▶ **WHAT YOU ARE ASKED TO DO**
Produce a word-for-word copy of the line that contains "Identify the document" and each line after it through the end of the material, omitting pictures and all other lines.

▶ **DATA SHOWN**
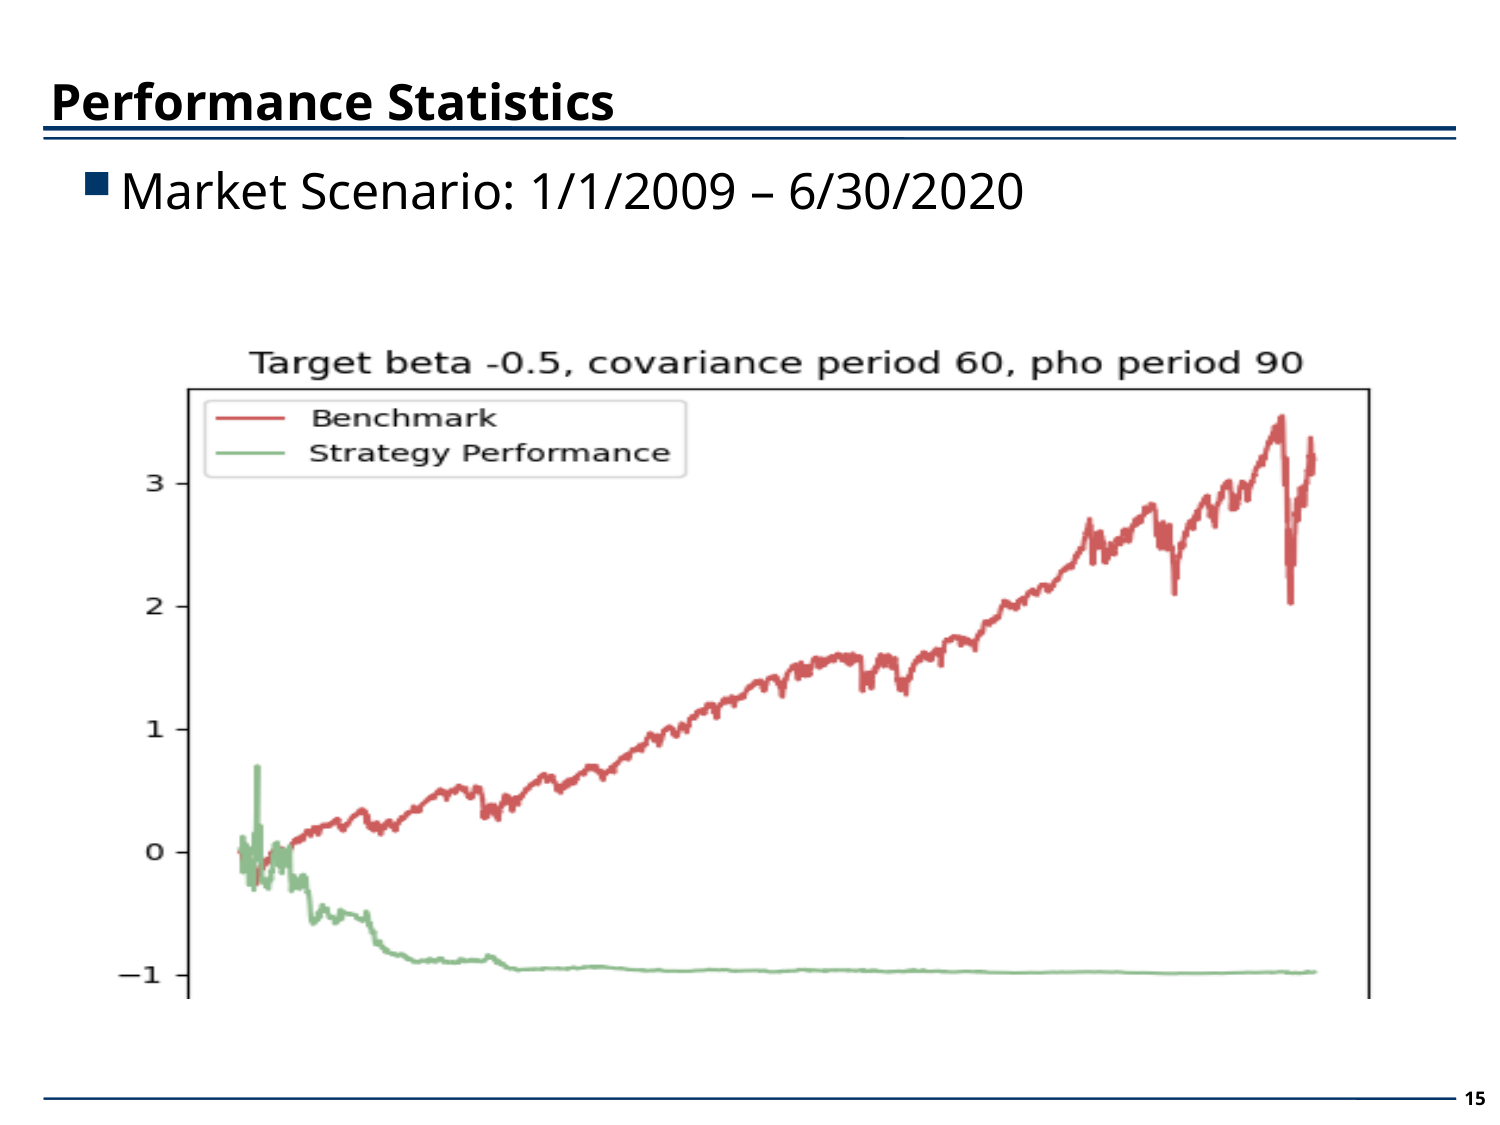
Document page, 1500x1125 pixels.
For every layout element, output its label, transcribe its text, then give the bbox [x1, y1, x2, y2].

list Performance Statistics [34, 62, 1231, 127]
text_box Market Scenario: 1/1/2009 – 6/30/2020 [66, 151, 1482, 984]
picture [101, 298, 1398, 1000]
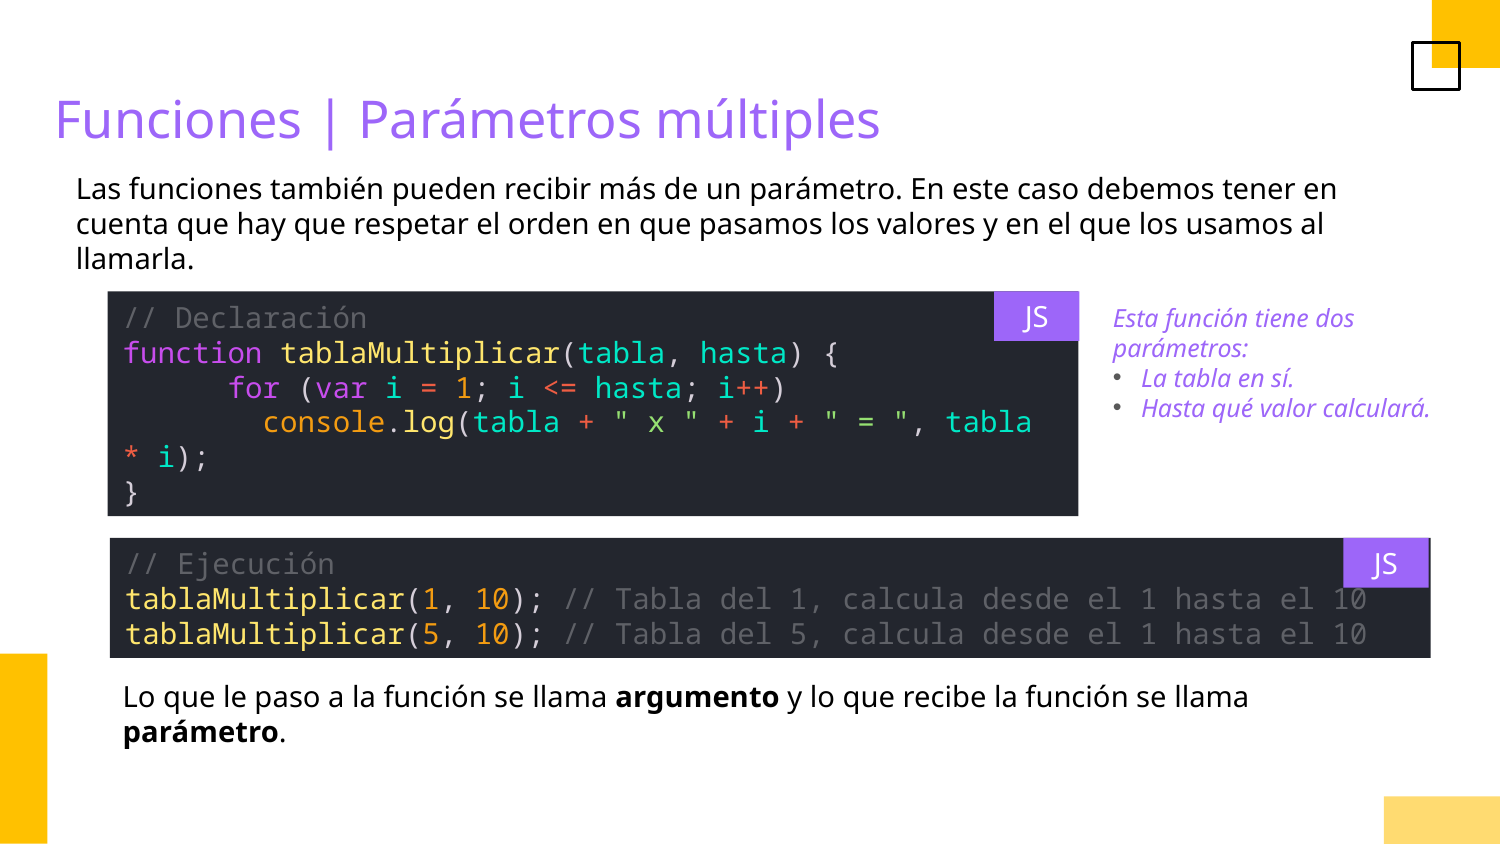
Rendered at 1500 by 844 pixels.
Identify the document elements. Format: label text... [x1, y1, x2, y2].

text_box Funciones | Parámetros múltiples [40, 71, 1460, 166]
text_box // Ejecución tablaMultiplicar(1, 10); // Tabla del 1, calcula desde el 1 hasta el 10 tablaMultiplicar(5, 10); // Tabla del 5, calcula desde el 1 hasta el 10 [109, 537, 1431, 658]
text_box Las funciones también pueden recibir más de un parámetro. En este caso debemos tener en cuenta que hay que respetar el orden en que pasamos los valores y en el que los usamos al llamarla. [60, 155, 1449, 292]
text_box JS [994, 291, 1080, 341]
text_box Esta función tiene dos parámetros: La tabla en sí. Hasta qué valor calculará. [1097, 287, 1460, 437]
text_box // Declaración function tablaMultiplicar(tabla, hasta) { for (var i = 1; i <= hasta; i++) console.log(tabla + " x " + i + " = ", tabla * i); } [107, 291, 1079, 517]
text_box Lo que le paso a la función se llama argumento y lo que recibe la función se llama parámetro. [107, 670, 1386, 756]
text_box JS [1343, 537, 1429, 588]
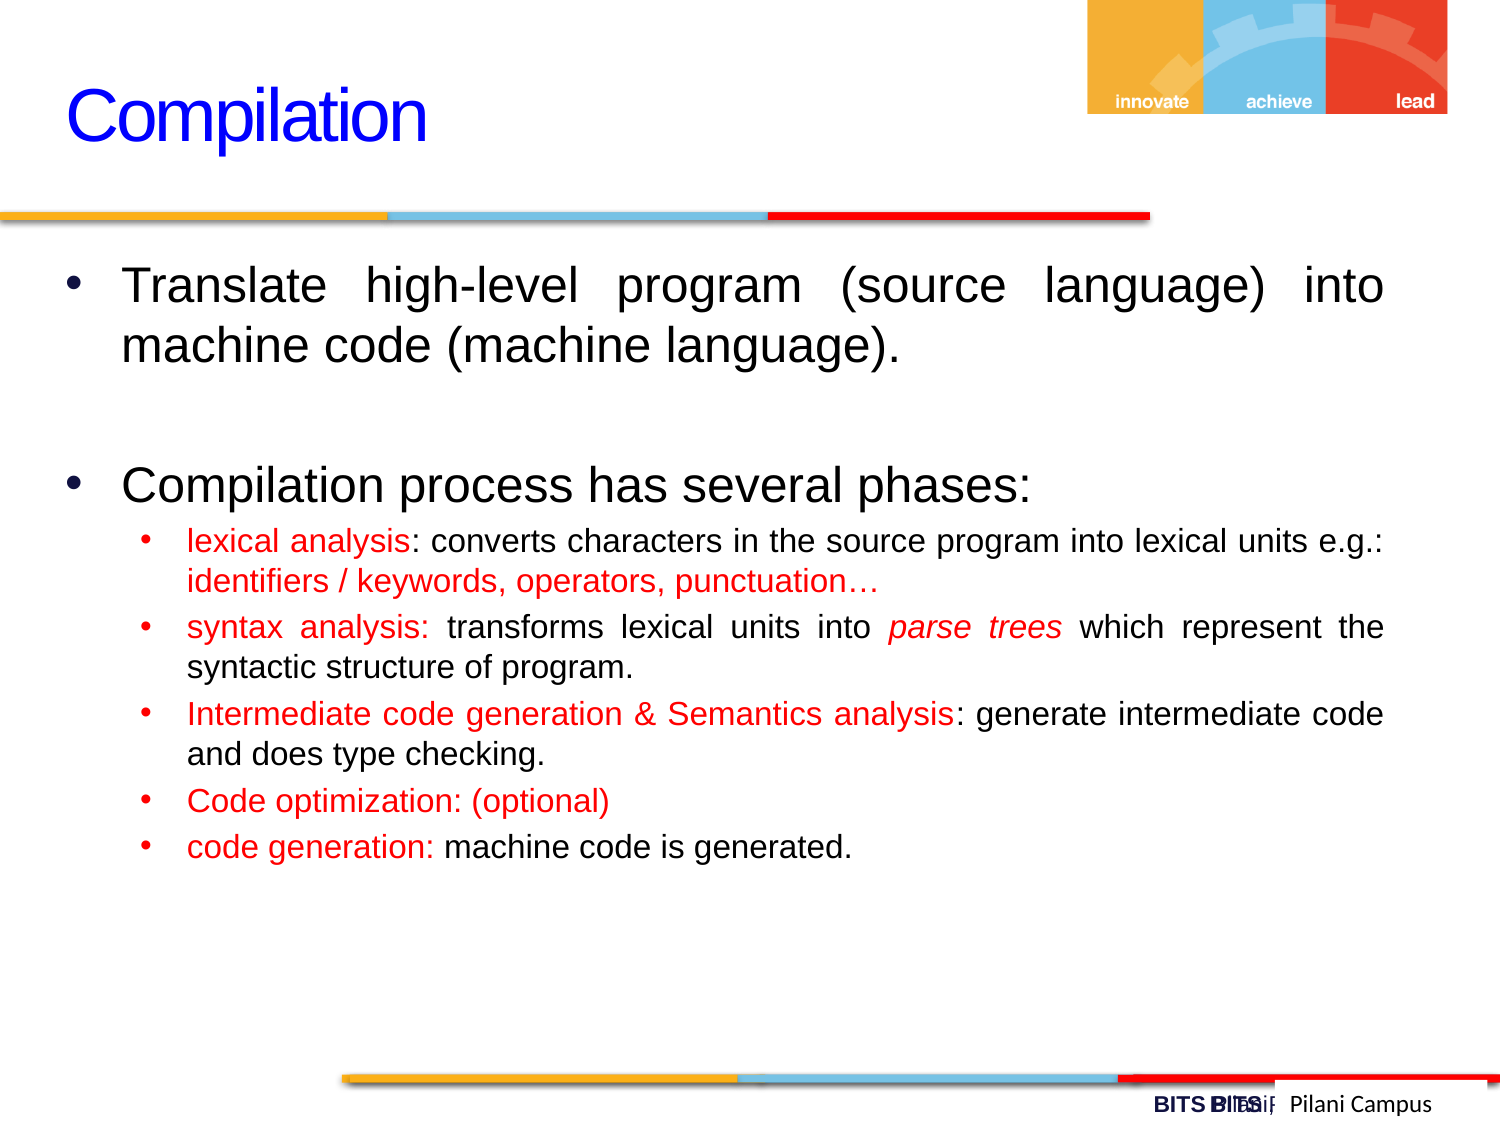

▶ **REPLY**
Identify the document elements. Format: label text... [x1, y1, x2, y2].

text_box Funciones | Parámetros múltiples [40, 71, 1460, 166]
text_box // Ejecución tablaMultiplicar(1, 10); // Tabla del 1, calcula desde el 1 hasta el 10 tablaMultiplicar(5, 10); // Tabla del 5, calcula desde el 1 hasta el 10 [109, 537, 1431, 658]
text_box Las funciones también pueden recibir más de un parámetro. En este caso debemos tener en cuenta que hay que respetar el orden en que pasamos los valores y en el que los usamos al llamarla. [60, 155, 1449, 292]
text_box JS [994, 291, 1080, 341]
text_box Esta función tiene dos parámetros: La tabla en sí. Hasta qué valor calculará. [1097, 287, 1460, 437]
text_box // Declaración function tablaMultiplicar(tabla, hasta) { for (var i = 1; i <= hasta; i++) console.log(tabla + " x " + i + " = ", tabla * i); } [107, 291, 1079, 517]
text_box Lo que le paso a la función se llama argumento y lo que recibe la función se llama parámetro. [107, 670, 1386, 756]
text_box JS [1343, 537, 1429, 588]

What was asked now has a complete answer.